The, “discrepancy” dynamic is covered in the way Paul states how it’s not appropriate for a woman to have authority over a man. Again, in every instance where Paul makes this statement, the context is orderly worship. Men are to be the spiritual leaders in their home and in the church. When a woman proves herself to be more qualified to teach and lead in the sanctuary, while her spiritual maturity is to be applauded, it is ultimately an indictment against those men she would hypothetically instruct in that they should be capable of teaching her rather than the other way around.

Godly women who have the gift of teaching and leadership are extraordinary people that God uses in a variety of ways – Business women, artists, Conference Leaders, Principals and the list goes on and on. In church, they can be seen as teachers and lay leaders, but not in those instances where they are leading or teaching men.

Those who process the Biblical way in which authoritative roles are designated in Scripture with a feeling of either resignation or resistance are forgetting verses like Psalm 37:4 where it’s made clear that the amount of fulfillment you experience in your life is in direct proportion to the degree of obedience you deploy in response to God’s Instructions.

As a woman you are not held accountable for the spiritual health of your husband, nor are you tasked with having to teach other men. If you insist on taking that responsibility upon yourself, despite the fact that God has made it clear that it isn’t your job, your efforts will fall short of God’s Ideal if for no other reason in that you’re standing in the place that has been reserved by God for someone else.

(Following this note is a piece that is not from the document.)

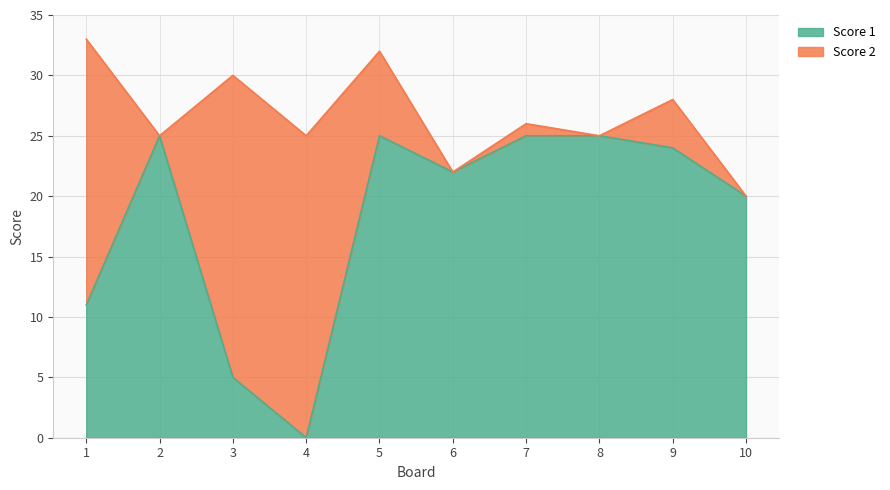

How many interior local peaks (higher than both neighbors) does the data have?

2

Moreover, the sort of leadership and submission that is being commanded in Scripture is not the assignment of the qualified over the unqualified. Rather, it is an infrastructure that is established first for the sake of promoting the proper regard for God and then to foster the kind of Divinely empowered productivity that can only occur when each person is subordinating themselves to the authority that has been placed over them, much like a team of all stars has a captain who they follow as well as a coach that they all answer to.

So, while men and women are equal in Christ, they do have different roles and that is a good thing. By attempting to discredit the way in which Scripture has assigned authority in the home and in the church by insinuating that women are prohibited from occupying any position of authority is incorrect and indicative of a very limited knowledge of God’s Word.

God’s commands are freeing in that they open up the path that leads to success. To perceive them as limiting or inaccurate is to buy into a lie that ultimately leads to a world of unrealized expectations that, left unchecked, will culminate in a very dark and spiritually destitute demise.

Therefore, as far as those who would insist that the Biblical template for the way in which women are to fulfill their role as wives and leaders is obsolete, thus making the New Testament commentary on homosexuality something that can be ignored in a similar fashion – they are wrong in both instances and are denying themselves the advantages that go along with being receptive and obedient to the Word of God.